1. Co się stało?

5.5K 197 328
                                    

-Wu-

Idę do naszej bazy. Byłem na krótkim spacerze, w parku sobie rozmyślałem jak to zwykle ja. Wchodzę po drodze na cmentarz do mojego brata. Już chciałem wracać... ale zobaczyłem nieprzytomną, zakrwawioną dziewczynkę. Leżała między jakimiś grobami. Na szczęście ona żyję, oddycha. Biorę ją do naszej bazy, nie zostawię jej tu, a na statku jest bezpiecznie.

-Kai-

Wszyscy gramy w PS'a w gta. Zaliczaliśmy jakąś misje,kiedy wszedł sensei Wu. Nikt tego nie zauważył tylko ja się odwróciłem.

-Kai co jest, czemu przestałeś grać? -spytał Jay.

-Chłopaki patrzcie -powiedziałem- sensei ma na rękach zakrwawioną dziewczynę. 

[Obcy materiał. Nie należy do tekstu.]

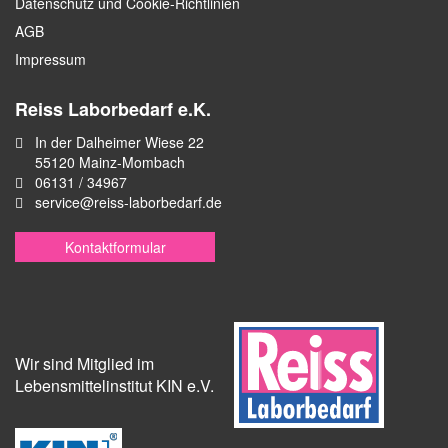
Datenschutz und Cookie-Richtlinien
AGB
Impressum
Reiss Laborbedarf e.K.
In der Dalheimer Wiese 22
55120 Mainz-Mombach
06131 / 34967
service@reiss-laborbedarf.de
Kontaktformular
Wir sind Mitglied im
Lebensmittelinstitut KIN e.V.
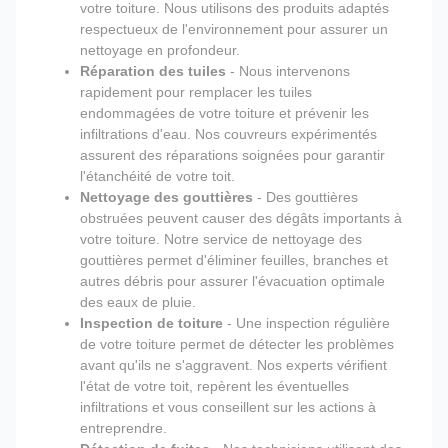
votre toiture. Nous utilisons des produits adaptés
respectueux de l'environnement pour assurer un
nettoyage en profondeur.
Réparation des tuiles
- Nous intervenons
rapidement pour remplacer les tuiles
endommagées de votre toiture et prévenir les
infiltrations d'eau. Nos couvreurs expérimentés
assurent des réparations soignées pour garantir
l'étanchéité de votre toit.
Nettoyage des gouttières
- Des gouttières
obstruées peuvent causer des dégâts importants à
votre toiture. Notre service de nettoyage des
gouttières permet d'éliminer feuilles, branches et
autres débris pour assurer l'évacuation optimale
des eaux de pluie.
Inspection de toiture
- Une inspection régulière
de votre toiture permet de détecter les problèmes
avant qu'ils ne s'aggravent. Nos experts vérifient
l'état de votre toit, repèrent les éventuelles
infiltrations et vous conseillent sur les actions à
entreprendre.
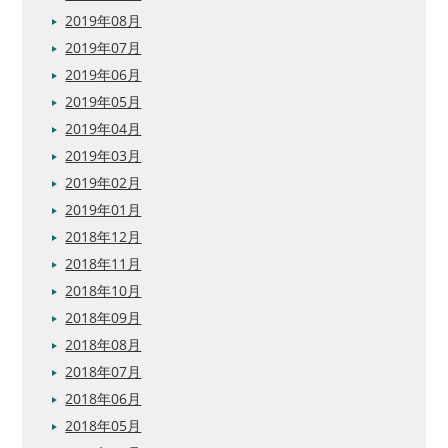
2019年08月
2019年07月
2019年06月
2019年05月
2019年04月
2019年03月
2019年02月
2019年01月
2018年12月
2018年11月
2018年10月
2018年09月
2018年08月
2018年07月
2018年06月
2018年05月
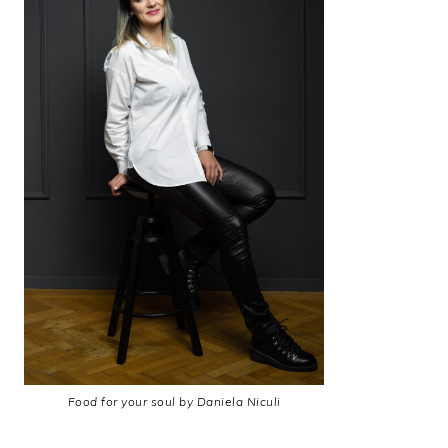
Food for your soul by Daniela Niculi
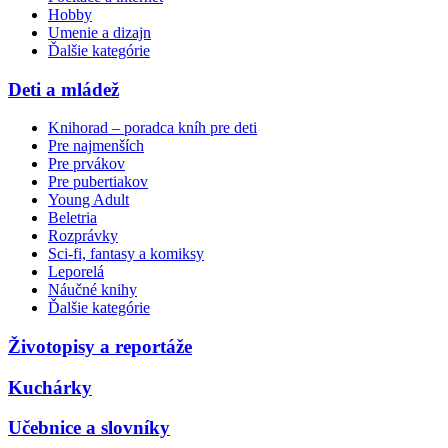
Hobby
Umenie a dizajn
Ďalšie kategórie
Deti a mládež
Knihorad – poradca kníh pre deti
Pre najmenších
Pre prvákov
Pre pubertiakov
Young Adult
Beletria
Rozprávky
Sci-fi, fantasy a komiksy
Leporelá
Náučné knihy
Ďalšie kategórie
Životopisy a reportáže
Kuchárky
Učebnice a slovníky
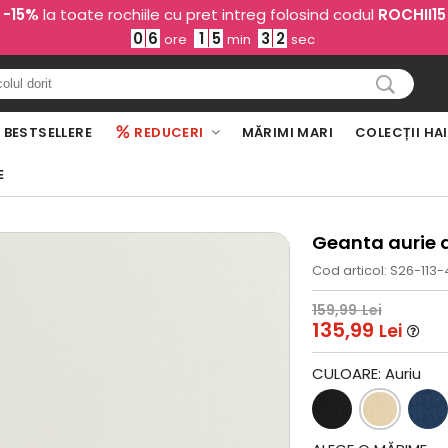
-15%
la toate rochiile cu pret intreg folosind codul
ROCHII15
0
6
1
5
3
1
ore
min
sec
BESTSELLERE
REDUCERI
MĂRIMI MARI
COLECȚII HA
E
Geanta aurie d
Cod articol: S26-113-
159,99
Lei
135,99
Lei
CULOARE:
Auriu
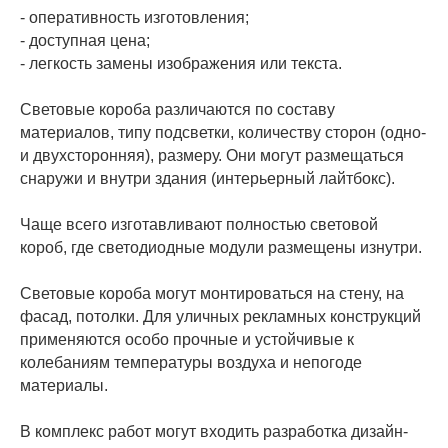
- оперативность изготовления;
- доступная цена;
- легкость замены изображения или текста.
Световые короба различаются по составу
материалов, типу подсветки, количеству сторон (одно-
и двухсторонняя), размеру. Они могут размещаться
снаружи и внутри здания (интерьерный лайтбокс).
Чаще всего изготавливают полностью световой
короб, где светодиодные модули размещены изнутри.
Световые короба могут монтироваться на стену, на
фасад, потолки. Для уличных рекламных конструкций
применяются особо прочные и устойчивые к
колебаниям температуры воздуха и непогоде
материалы.
В комплекс работ могут входить разработка дизайн-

Poszedłem do sensei'a, a chłopaki zaraz po mnie.

-Co to za dziewczyna?

-Leżała na cmentarzu.

-Żyję?

-Oddycha.

-Co jej się stało?

-Nie wiem.

Sensei położył ją delikatnie na kanapie, z której wstaliśmy zainteresowani dziewczyną.

-Patrzcie otwiera oczy!- wydarł się Jay.

-Nie krzycz, bo ją przestraszysz durniu- odpowiedział jego najlepszy przyjaciel, Cole.

-Gdzie jestem?

-Na statku, nic ci nie grozi.- wyjaśnił spokojnie sensei.

-Jak masz na imię? - zapytałem się zaciekawiony.

-Kylie... chwila co ja tu robię. Nie zabierzecie mnie - próbowała uciec.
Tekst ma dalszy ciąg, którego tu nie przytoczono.